AfterDark
Contributor
I learn a lot reading threads here. Apart from mask clearing and ear equalization, my dive training in the 1980's focused on not going too deep, on coming up slow (follow the little bubbles to the surface), and on breathing all the time. Being overweighted was easier than being what I'd now call being properly weighted, because it made it easier to use the BC as an elevator. Now it's clear that I not only don't know a lot, but that there's probably a great deal that I don't even know that I don't know it.
Over on Reddit SCUBA, everyone seems fine talking about the pretty fish they saw. Which is kind of what my speed is too.
Here, there are a lot of things to learn from the underwater astronauts. I wasn't aware that it is possible to go down in a wet suit and not be able to come up, even using a BC. Nor was I aware of downcurrents along reefs that apparently function as freefalls to hell. Or of dynamic airway compression.

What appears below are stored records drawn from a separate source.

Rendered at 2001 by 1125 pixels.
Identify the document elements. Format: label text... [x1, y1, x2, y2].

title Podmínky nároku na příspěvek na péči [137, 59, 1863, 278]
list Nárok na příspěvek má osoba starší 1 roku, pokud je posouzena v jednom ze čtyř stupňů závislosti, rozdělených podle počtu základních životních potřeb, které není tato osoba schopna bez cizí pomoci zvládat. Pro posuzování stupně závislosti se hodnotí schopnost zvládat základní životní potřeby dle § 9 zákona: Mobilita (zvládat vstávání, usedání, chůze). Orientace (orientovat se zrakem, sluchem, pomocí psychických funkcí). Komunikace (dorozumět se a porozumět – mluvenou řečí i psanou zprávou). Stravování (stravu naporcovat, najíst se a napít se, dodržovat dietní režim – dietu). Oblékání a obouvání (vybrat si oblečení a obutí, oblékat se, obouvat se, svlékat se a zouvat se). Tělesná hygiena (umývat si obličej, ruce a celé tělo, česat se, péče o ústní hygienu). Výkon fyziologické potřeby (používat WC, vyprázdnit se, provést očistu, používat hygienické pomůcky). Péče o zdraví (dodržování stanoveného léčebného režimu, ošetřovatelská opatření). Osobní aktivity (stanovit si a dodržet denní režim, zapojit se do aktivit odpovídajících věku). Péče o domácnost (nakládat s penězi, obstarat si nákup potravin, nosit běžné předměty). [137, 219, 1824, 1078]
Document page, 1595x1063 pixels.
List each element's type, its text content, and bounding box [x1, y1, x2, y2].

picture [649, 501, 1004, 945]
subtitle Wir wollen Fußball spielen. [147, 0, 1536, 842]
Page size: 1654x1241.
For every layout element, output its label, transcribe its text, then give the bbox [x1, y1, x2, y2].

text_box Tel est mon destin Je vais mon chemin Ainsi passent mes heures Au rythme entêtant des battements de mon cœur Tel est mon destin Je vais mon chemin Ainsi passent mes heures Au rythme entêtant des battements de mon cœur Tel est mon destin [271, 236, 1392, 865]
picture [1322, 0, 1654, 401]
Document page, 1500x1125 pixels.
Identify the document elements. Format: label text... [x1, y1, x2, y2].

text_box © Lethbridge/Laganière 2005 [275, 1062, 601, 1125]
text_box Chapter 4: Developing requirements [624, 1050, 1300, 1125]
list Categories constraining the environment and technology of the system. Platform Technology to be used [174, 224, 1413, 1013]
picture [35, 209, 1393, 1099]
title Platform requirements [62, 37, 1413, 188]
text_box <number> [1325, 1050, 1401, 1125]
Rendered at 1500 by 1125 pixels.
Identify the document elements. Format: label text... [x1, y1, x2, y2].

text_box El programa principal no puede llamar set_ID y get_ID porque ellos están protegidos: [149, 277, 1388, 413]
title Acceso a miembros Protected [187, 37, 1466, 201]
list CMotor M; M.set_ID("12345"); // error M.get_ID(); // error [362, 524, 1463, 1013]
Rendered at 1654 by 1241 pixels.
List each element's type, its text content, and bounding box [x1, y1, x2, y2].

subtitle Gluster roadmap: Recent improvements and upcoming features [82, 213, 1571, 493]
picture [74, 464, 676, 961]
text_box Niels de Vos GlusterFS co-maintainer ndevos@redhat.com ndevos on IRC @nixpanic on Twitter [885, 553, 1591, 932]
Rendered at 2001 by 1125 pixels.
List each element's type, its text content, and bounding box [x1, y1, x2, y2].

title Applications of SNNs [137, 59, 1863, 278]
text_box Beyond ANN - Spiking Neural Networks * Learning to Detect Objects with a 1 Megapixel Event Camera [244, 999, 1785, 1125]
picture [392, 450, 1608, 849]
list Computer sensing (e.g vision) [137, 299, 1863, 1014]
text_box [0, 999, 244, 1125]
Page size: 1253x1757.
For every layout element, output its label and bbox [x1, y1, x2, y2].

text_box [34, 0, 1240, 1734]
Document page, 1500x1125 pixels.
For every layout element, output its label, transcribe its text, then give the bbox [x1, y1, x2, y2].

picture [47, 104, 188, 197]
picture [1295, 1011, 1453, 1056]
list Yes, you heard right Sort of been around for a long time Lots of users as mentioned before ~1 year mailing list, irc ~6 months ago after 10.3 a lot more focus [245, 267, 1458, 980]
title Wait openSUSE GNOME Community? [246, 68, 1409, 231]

Or of immersion pulmonary edema. Or of a lot of other things. And I'm not even talking about the perfectionism of the DIR cult, just dive physiology and whatnot in general. All the research in recent years is good, but it sure illustrates a gap between us recreational folk, and the people who are way into this! Still, the education is worth the scare, I reckon. So thank you to the people on ScubaBoard who teach the rest of us how to be safer!
Diving ain't bicycling riding or hiking. It's technical and takes a certain level skill to be done safely.
Diving beyond that skill level can have terrifying consequences.